• Provided passage:
***
The Global Feminization of Migration: Past, Present, and Future

Group_of_women

Group of young women standing near bus before migrating to Australia. (Photo: Australian National Maritime Museum)

Scholars have declared feminization to be a core dimension of the new age of international migration and globalization. In one sense this is accurate: between 1960 and 2015, the number of female migrants doubled. But so did the number of male migrants and the size of the earth’s population. As a proportion of international migrants, by contrast, the female share increased only slightly from 46.6 percent in 1960 to 48 percent in 2015. Examination of global patterns of migration over the centuries leads to a more nuanced understanding of the meaning of feminization, and suggests that scholars failed to notice a substantial uptick in female migration that occurred well before 1960. Such analysis demonstrates that women have always migrated, often in substantial numbers. The greater challenge facing migration researchers is to understand the causes and consequences of the migration gender balance, which shifts over time and varies considerably across cultures and nations.

The Feminization of Migration Goes Global

For more than four centuries, women have been part of global migration flows. During the early period of European empire-building, many migrants were coerced labor and not universally male. The gender composition of African forced (or coerced) migrants varied over time (see Figure 1). Although the representation of men increased over the course of the Atlantic slave trade, the presence of women varied considerably by destination and sending region. Among the most extreme variations over time was the drop from 70.4 percent female in 1546 to just 6 percent in 1548.

Figure 1. Female Share of Slave Trade Embarkations, 1532-1864

Note: This figure combines all data about the sex of African forced migrants on voyages recorded in the Transatlantic Slave Trade Database.

Source: Transatlantic Slave Trade Database, “List of voyages,” available online, data compiled and accessed by authors in 2012 and first published in Katharine M. Donato and Donna Gabaccia, Gender and International Migration (New York: Russell Sage Foundation, 2015).
***
• Questions on the material:
#1 Summarize the passage on the feminization of migration in two sentences.
#2 Duplicate the stretch of the passage on the feminization of migration from "The Feminization of" through "percent in 1548.".
#3 Go on with the passage on the feminization of migration from the point where it stops.
***
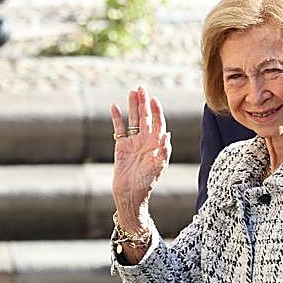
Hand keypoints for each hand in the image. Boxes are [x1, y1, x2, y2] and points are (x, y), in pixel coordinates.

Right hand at [111, 86, 171, 227]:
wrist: (131, 194)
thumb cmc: (147, 183)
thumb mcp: (158, 167)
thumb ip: (163, 151)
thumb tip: (167, 134)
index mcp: (156, 144)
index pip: (157, 123)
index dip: (156, 111)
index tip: (154, 99)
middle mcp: (145, 140)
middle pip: (145, 117)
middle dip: (144, 103)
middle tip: (141, 88)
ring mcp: (133, 142)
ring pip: (133, 120)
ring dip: (132, 106)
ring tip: (132, 92)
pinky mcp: (121, 147)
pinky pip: (119, 129)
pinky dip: (117, 118)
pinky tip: (115, 106)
***
• Results for the exercise:
#1 Although the number of female migrants doubled between 1960 and 2015, their share of international migrants rose only slightly, from 46.6 percent to 48 percent, and a longer view shows that women have always migrated, often in substantial numbers. Women have been part of global migration flows for more than four centuries, including among African forced migrants, whose gender composition in the Atlantic slave trade varied over time, by destination, and by sending region.

#2
The Feminization of Migration Goes Global

For more than four centuries, women have been part of global migration flows. During the early period of European empire-building, many migrants were coerced labor and not universally male. The gender composition of African forced (or coerced) migrants varied over time (see Figure 1). Although the representation of men increased over the course of the Atlantic slave trade, the presence of women varied considerably by destination and sending region. Among the most extreme variations over time was the drop from 70.4 percent female in 1546 to just 6 percent in 1548.

#3
In the 19th and early 20th centuries, international migrants were largely settler colonizers and wage earners. In both groups men were often the first to migrate, with women following as colonies grew. While the earlier movement of settler colonizers was relatively gender balanced, between 1840 and 1924 global labor migrations became heavily male and circulatory as empires grew and increasing levels of international trade demanded temporary male workers to build infrastructure and work on plantations and in heavy industry. Figure 2 shows the gender composition of global emigration flows during this time. Women made up between 20 percent and 40 percent of emigrants, except in 1874 and 1875 when they represented about half of the outflows.

Figure 2. Global Emigration Totals and Female Share, 1840-1924

Source: Authors’ compilation, first published in Donato and Gabaccia, Gender and International Migration (New York: Russell Sage Foundation, 2015), based on data from Walter F. Willcox and Imre Ferenczi, eds., International Migrations Volume 1: Statistics (New York: National Bureau of Economic Research, 1929), available online.

Beginning in the mid-1920s, increased regulation of immigration in many countries pushed global migrations toward gender balance. As national laws increasingly restricted male-dominated labor migration, women and families became a larger share of the immigrant population. This increase in the female share of global migrant flows thus resulted as much from the control of male labor migrants as from the number of women moving primarily to developed nations, such as the United States, as spouses of U.S. citizens, refugees, and other non-labor migrants. By the first decade of the 21st century, gender balance characterized many migrations worldwide. Figure 3 shows, for example, that among the world’s foreign born, women consistently represented 47 percent to 48 percent of international migrants between 1960 and 2010.

Figure 3. Estimates of the Gender Composition of Global Migrant Populations for 66 Selected Countries (ages 18 and older), 1960-2010

Note: The two lines represent the standardized and unstandardized estimates of gender composition. The standardized estimates control for differences in expected lifespan between sexes in populations over time and are more conservative than the unstandardized estimates.

Source: Authors’ compilation, first published in Donato and Gabaccia, Gender and International Migration (New York: Russell Sage Foundation, 2015), based on data from the Integrated Public Use Microdata Series (IPUMS) International at the Minnesota Population Center, University of Minnesota.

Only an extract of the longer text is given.